A novel approach to tag and identify geranylgeranylated proteins

Abstract

A recently developed proteomic strategy, the "GG-azide"-labeling approach, is described for the detection and proteomic analysis of geranylgeranylated proteins. This approach involves metabolic incorporation of a synthetic azido-geranylgeranyl analog and chemoselective derivatization of azido-geranylgeranyl-modified proteins by the "click" chemistry, using a tetramethylrhodamine-alkyne. The resulting conjugated proteins can be separated by 1-D or 2-D and pH fractionation, and detected by fluorescence imaging. This method is compatible with downstream LC-MS/MS analysis. Proteomic analysis of conjugated proteins by this approach identified several known geranylgeranylated proteins as well as Rap2c, a novel member of the Ras family. Furthermore, prenylation of progerin in mouse embryonic fibroblast cells was examined using this approach, demonstrating that this strategy can be used to study prenylation of specific proteins. The "GG-azide"-labeling approach provides a new tool for the detection and proteomic analysis of geranylgeranylated proteins, and it can readily be extended to other post-translational modifications.

Figure 1

Metabolic labeling and “click” tagging of geranylgeranylated proteins using the Cu(I)-catalyzed azide–alkyne cycloaddition reaction. (A) Overview of the “GG-azide”-labeling approach for the labeling and detection of geranylgeranylated proteins. (B) Schematic representation of the “click” reaction.

Figure 2

Azide-GG-OH is a substrate for protein geranylgeranylation in vivo. (A) Labeling and detection of geranylgeranylated proteins in Jurkat cells.
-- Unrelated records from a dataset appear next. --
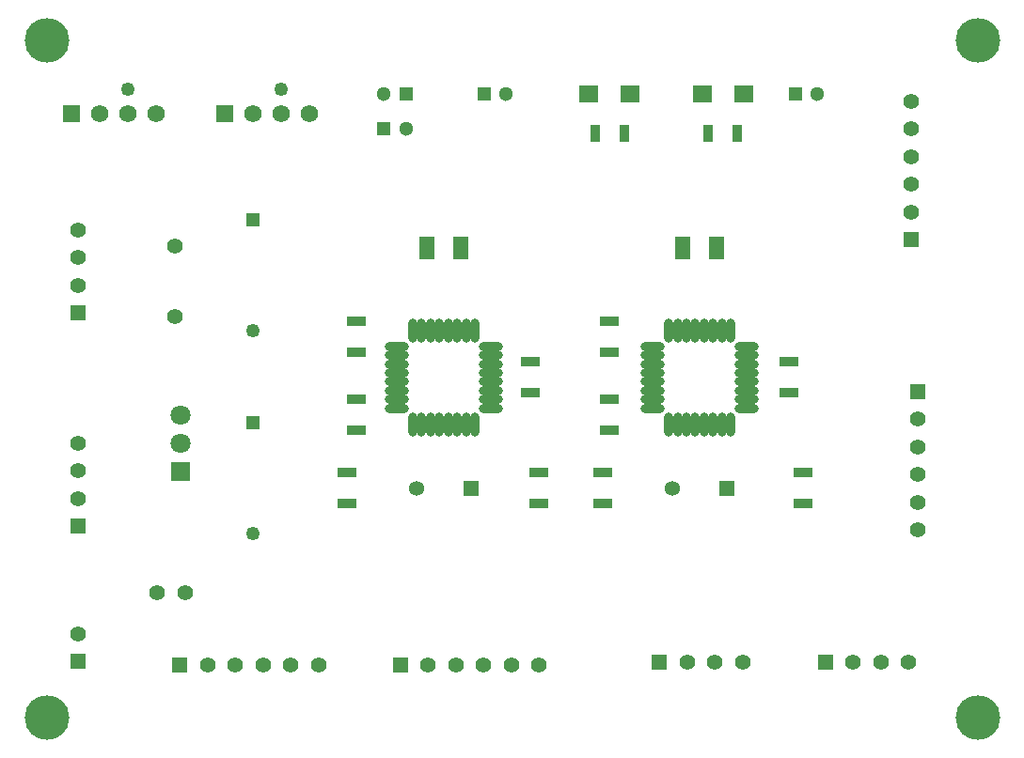
<source format=gts>
G04*
G04 #@! TF.GenerationSoftware,Altium Limited,Altium Designer,22.1.2 (22)*
G04*
G04 Layer_Color=8388736*
%FSLAX25Y25*%
%MOIN*%
G70*
G04*
G04 #@! TF.SameCoordinates,E16E6B7E-0D5A-4F64-8BAA-C1CDB9B7C18E*
G04*
G04*
G04 #@! TF.FilePolarity,Negative*
G04*
G01*
G75*
%ADD15O,0.03162X0.08477*%
%ADD16O,0.08477X0.03162*%
%ADD17R,0.03764X0.06338*%
%ADD18R,0.06693X0.03740*%
%ADD19R,0.05721X0.07887*%
%ADD20R,0.06890X0.05906*%
%ADD21C,0.04921*%
%ADD22C,0.06181*%
%ADD23R,0.06181X0.06181*%
%ADD24R,0.05347X0.05347*%
%ADD25C,0.05347*%
%ADD26C,0.05512*%
%ADD27R,0.05512X0.05512*%
%ADD28C,0.05118*%
%ADD29R,0.05118X0.05118*%
%ADD30R,0.04921X0.04921*%
%ADD31C,0.05524*%
%ADD32R,0.05512X0.05512*%
%ADD33R,0.07099X0.07099*%
%ADD34C,0.07099*%
%ADD35C,0.15800*%
D15*
X229781Y146116D02*
D03*
X232931D02*
D03*
X236081D02*
D03*
X239230D02*
D03*
X242380D02*
D03*
X245529D02*
D03*
X248679D02*
D03*
X251829D02*
D03*
Y112651D02*
D03*
X248679D02*
D03*
X245529D02*
D03*
X242380D02*
D03*
X239230D02*
D03*
X236081D02*
D03*
X232931D02*
D03*
X229781D02*
D03*
X139100Y146116D02*
D03*
X142249D02*
D03*
X145399D02*
D03*
X148549D02*
D03*
X151698D02*
D03*
X154848D02*
D03*
X157997D02*
D03*
X161147D02*
D03*
Y112651D02*
D03*
X157997D02*
D03*
X154848D02*
D03*
X151698D02*
D03*
X148549D02*
D03*
X145399D02*
D03*
X142249D02*
D03*
X139100D02*
D03*
D16*
X257537Y140407D02*
D03*
Y137258D02*
D03*
Y134108D02*
D03*
Y130958D02*
D03*
Y127809D02*
D03*
Y124659D02*
D03*
Y121510D02*
D03*
Y118360D02*
D03*
X224073D02*
D03*
Y121510D02*
D03*
Y124659D02*
D03*
Y127809D02*
D03*
Y130958D02*
D03*
Y134108D02*
D03*
Y137258D02*
D03*
Y140407D02*
D03*
X166856D02*
D03*
Y137258D02*
D03*
Y134108D02*
D03*
Y130958D02*
D03*
Y127809D02*
D03*
Y124659D02*
D03*
Y121510D02*
D03*
Y118360D02*
D03*
X133391D02*
D03*
Y121510D02*
D03*
Y124659D02*
D03*
Y127809D02*
D03*
Y130958D02*
D03*
Y134108D02*
D03*
Y137258D02*
D03*
Y140407D02*
D03*
D17*
X243916Y216108D02*
D03*
X254160D02*
D03*
X213928D02*
D03*
X203683D02*
D03*
D18*
X115915Y95620D02*
D03*
Y84596D02*
D03*
X183806Y95620D02*
D03*
Y84596D02*
D03*
X208805Y110596D02*
D03*
Y121620D02*
D03*
Y138143D02*
D03*
Y149167D02*
D03*
X206306Y95620D02*
D03*
Y84596D02*
D03*
X119073Y138143D02*
D03*
Y149167D02*
D03*
Y110596D02*
D03*
Y121620D02*
D03*
X180864Y123872D02*
D03*
Y134895D02*
D03*
X277306Y95620D02*
D03*
Y84596D02*
D03*
X272544Y123872D02*
D03*
Y134895D02*
D03*
D19*
X156127Y175281D02*
D03*
X144120D02*
D03*
X246809D02*
D03*
X234801D02*
D03*
D20*
X201424Y230108D02*
D03*
X216187D02*
D03*
X241656D02*
D03*
X256420D02*
D03*
D21*
X38023Y231612D02*
D03*
X92306D02*
D03*
X82306Y145834D02*
D03*
Y73830D02*
D03*
D22*
X48023Y223108D02*
D03*
X38023D02*
D03*
X28023D02*
D03*
X102306D02*
D03*
X92306D02*
D03*
X82306D02*
D03*
D23*
X18023D02*
D03*
X72306D02*
D03*
D24*
X250411Y90108D02*
D03*
X159730D02*
D03*
D25*
X231199D02*
D03*
X140517D02*
D03*
D26*
X318168Y75250D02*
D03*
Y85092D02*
D03*
Y94935D02*
D03*
Y104777D02*
D03*
Y114620D02*
D03*
X315806Y227454D02*
D03*
Y217612D02*
D03*
Y207769D02*
D03*
Y197927D02*
D03*
Y188084D02*
D03*
X105755Y27344D02*
D03*
X95913D02*
D03*
X86070D02*
D03*
X76228D02*
D03*
X66385D02*
D03*
X20430Y38368D02*
D03*
X20577Y86330D02*
D03*
Y96173D02*
D03*
Y106015D02*
D03*
X183912Y27344D02*
D03*
X174069D02*
D03*
X164227D02*
D03*
X154384D02*
D03*
X144542D02*
D03*
X236337Y28230D02*
D03*
X246179D02*
D03*
X256022D02*
D03*
X295136D02*
D03*
X304979D02*
D03*
X314821D02*
D03*
X20577Y161988D02*
D03*
Y171830D02*
D03*
Y181673D02*
D03*
D27*
X318168Y124462D02*
D03*
X315806Y178242D02*
D03*
X20430Y28525D02*
D03*
X20577Y76488D02*
D03*
Y152145D02*
D03*
D28*
X136757Y217594D02*
D03*
X128883Y230108D02*
D03*
X282489D02*
D03*
X172243D02*
D03*
D29*
X128883Y217594D02*
D03*
X136757Y230108D02*
D03*
X274615D02*
D03*
X164369D02*
D03*
D30*
X82306Y185204D02*
D03*
Y113200D02*
D03*
D31*
X54806Y151108D02*
D03*
Y176108D02*
D03*
X48306Y53108D02*
D03*
X58306D02*
D03*
D32*
X56543Y27344D02*
D03*
X134699D02*
D03*
X226494Y28230D02*
D03*
X285294D02*
D03*
D33*
X56806Y96108D02*
D03*
D34*
Y106108D02*
D03*
Y116108D02*
D03*
D35*
X9306Y8608D02*
D03*
Y249108D02*
D03*
X339306Y8608D02*
D03*
Y249108D02*
D03*
M02*

</source>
Jurkat cells were metabolically labeled with DMSO, N₃-GG-OH (G) or N₃-F-OH in the presence of lovastatin (FL, where F stands for N₃-F-OH) for 48 h. (B) and (C) Labeling and detection of geranylgeranylated proteins in other cell lines. Metabolic labeling experiments of COS-7 (B) and MCF-7 (C) were performed using N₃-GG-OH (G), N₃-F-OH (F) in the presence or absence of lovastatin (L) as indicated.

Figure 3

pH Fractionation of TAMRA-labeled, geranylgeranylated proteins in MCF-7 cells followed by 1-D SDS-PAGE. TAMRA-labeled samples were subjected to pH fractionation on the Zoom^® IEF fractionator into five different pH fractions and then resolved by 1-D SDS-PAGE. (lane 1: DMSO, pH 3–4.6; lane 2: N₃-GG-OH, pH 4.6–5.4; lane 3: N₃-GG-OH, pH 5.4–6.2; lane 4: N₃-GG-OH, pH 6.2–7; lane 5: N₃-GG-OH, pH 7–10; lane 6: N₃-GG-, pH 3–4.6; lane 7: DMSO, pH 4.6–5.4; lane 8: DMSO, pH 5.4–6.2; lane 9: DMSO, pH 6.2–7; lane 10: DMSO, pH 7–10.

Figure 4

pH Fractionation of TAMRA-labeled, geranylgeranylated proteins in MCF-7 cells followed by 2-D SDS-PAGE. TAMRA-labeled samples were pH fractionated by the Zoom^® IEF fractionator into different pH fractions, followed by narrow pH range 2-D SDS-PAGE. TAMRA-labeled, geranylgeranylated proteins were visualized by TAMRA-labeled protein detection.

Figure 5

Examination of prenylation of progerin, a mutant form of prelamin A. Fibroblasts from mice expressing geranylgeranylated progerin (LmnaggHG/+), farnesylated progerin (LmnaHG/+), or mature lamin A (Lmna+/+) were metabolically labeled with N₃-GG-OH for 48h. Geranylgeranylated, TAMRA-labeled proteins were visualized with a fluorescence imager. Separated proteins were also detected by Western blotting using an antibody against lamin A/C.